_TASK DETAILS_
Set the records down again exactly, apart from any pictures in them.

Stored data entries
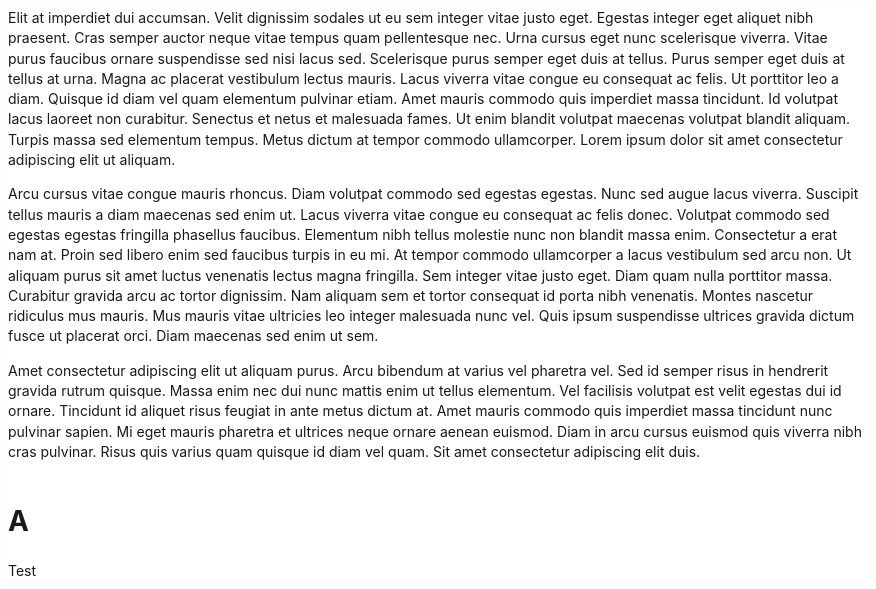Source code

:Elit at imperdiet dui accumsan. Velit dignissim sodales ut eu sem integer vitae justo eget. Egestas integer eget aliquet nibh praesent. Cras semper auctor neque vitae tempus quam pellentesque nec. Urna cursus eget nunc scelerisque viverra. Vitae purus faucibus ornare suspendisse sed nisi lacus sed. Scelerisque purus semper eget duis at tellus. Purus semper eget duis at tellus at urna. Magna ac placerat vestibulum lectus mauris. Lacus viverra vitae congue eu consequat ac felis. Ut porttitor leo a diam. Quisque id diam vel quam elementum pulvinar etiam. Amet mauris commodo quis imperdiet massa tincidunt. Id volutpat lacus laoreet non curabitur. Senectus et netus et malesuada fames. Ut enim blandit volutpat maecenas volutpat blandit aliquam. Turpis massa sed elementum tempus. Metus dictum at tempor commodo ullamcorper. Lorem ipsum dolor sit amet consectetur adipiscing elit ut aliquam.

Arcu cursus vitae congue mauris rhoncus. Diam volutpat commodo sed egestas egestas. Nunc sed augue lacus viverra. Suscipit tellus mauris a diam maecenas sed enim ut. Lacus viverra vitae congue eu consequat ac felis donec. Volutpat commodo sed egestas egestas fringilla phasellus faucibus. Elementum nibh tellus molestie nunc non blandit massa enim. Consectetur a erat nam at. Proin sed libero enim sed faucibus turpis in eu mi. At tempor commodo ullamcorper a lacus vestibulum sed arcu non. Ut aliquam purus sit amet luctus venenatis lectus magna fringilla. Sem integer vitae justo eget. Diam quam nulla porttitor massa. Curabitur gravida arcu ac tortor dignissim. Nam aliquam sem et tortor consequat id porta nibh venenatis. Montes nascetur ridiculus mus mauris. Mus mauris vitae ultricies leo integer malesuada nunc vel. Quis ipsum suspendisse ultrices gravida dictum fusce ut placerat orci. Diam maecenas sed enim ut sem.

Amet consectetur adipiscing elit ut aliquam purus. Arcu bibendum at varius vel pharetra vel. Sed id semper risus in hendrerit gravida rutrum quisque. Massa enim nec dui nunc mattis enim ut tellus elementum. Vel facilisis volutpat est velit egestas dui id ornare. Tincidunt id aliquet risus feugiat in ante metus dictum at. Amet mauris commodo quis imperdiet massa tincidunt nunc pulvinar sapien. Mi eget mauris pharetra et ultrices neque ornare aenean euismod. Diam in arcu cursus euismod quis viverra nibh cras pulvinar. Risus quis varius quam quisque id diam vel quam. Sit amet consectetur adipiscing elit duis.

# A

Test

_SOLUTION TO THIS PROBLEM_
Source code

:Elit at imperdiet dui accumsan. Velit dignissim sodales ut eu sem integer vitae justo eget. Egestas integer eget aliquet nibh praesent. Cras semper auctor neque vitae tempus quam pellentesque nec. Urna cursus eget nunc scelerisque viverra. Vitae purus faucibus ornare suspendisse sed nisi lacus sed. Scelerisque purus semper eget duis at tellus. Purus semper eget duis at tellus at urna. Magna ac placerat vestibulum lectus mauris. Lacus viverra vitae congue eu consequat ac felis. Ut porttitor leo a diam. Quisque id diam vel quam elementum pulvinar etiam. Amet mauris commodo quis imperdiet massa tincidunt. Id volutpat lacus laoreet non curabitur. Senectus et netus et malesuada fames. Ut enim blandit volutpat maecenas volutpat blandit aliquam. Turpis massa sed elementum tempus. Metus dictum at tempor commodo ullamcorper. Lorem ipsum dolor sit amet consectetur adipiscing elit ut aliquam.

Arcu cursus vitae congue mauris rhoncus. Diam volutpat commodo sed egestas egestas. Nunc sed augue lacus viverra. Suscipit tellus mauris a diam maecenas sed enim ut. Lacus viverra vitae congue eu consequat ac felis donec. Volutpat commodo sed egestas egestas fringilla phasellus faucibus. Elementum nibh tellus molestie nunc non blandit massa enim. Consectetur a erat nam at. Proin sed libero enim sed faucibus turpis in eu mi. At tempor commodo ullamcorper a lacus vestibulum sed arcu non. Ut aliquam purus sit amet luctus venenatis lectus magna fringilla. Sem integer vitae justo eget. Diam quam nulla porttitor massa. Curabitur gravida arcu ac tortor dignissim. Nam aliquam sem et tortor consequat id porta nibh venenatis. Montes nascetur ridiculus mus mauris. Mus mauris vitae ultricies leo integer malesuada nunc vel. Quis ipsum suspendisse ultrices gravida dictum fusce ut placerat orci. Diam maecenas sed enim ut sem.

Amet consectetur adipiscing elit ut aliquam purus. Arcu bibendum at varius vel pharetra vel. Sed id semper risus in hendrerit gravida rutrum quisque. Massa enim nec dui nunc mattis enim ut tellus elementum. Vel facilisis volutpat est velit egestas dui id ornare. Tincidunt id aliquet risus feugiat in ante metus dictum at. Amet mauris commodo quis imperdiet massa tincidunt nunc pulvinar sapien. Mi eget mauris pharetra et ultrices neque ornare aenean euismod. Diam in arcu cursus euismod quis viverra nibh cras pulvinar. Risus quis varius quam quisque id diam vel quam. Sit amet consectetur adipiscing elit duis.

# A

Test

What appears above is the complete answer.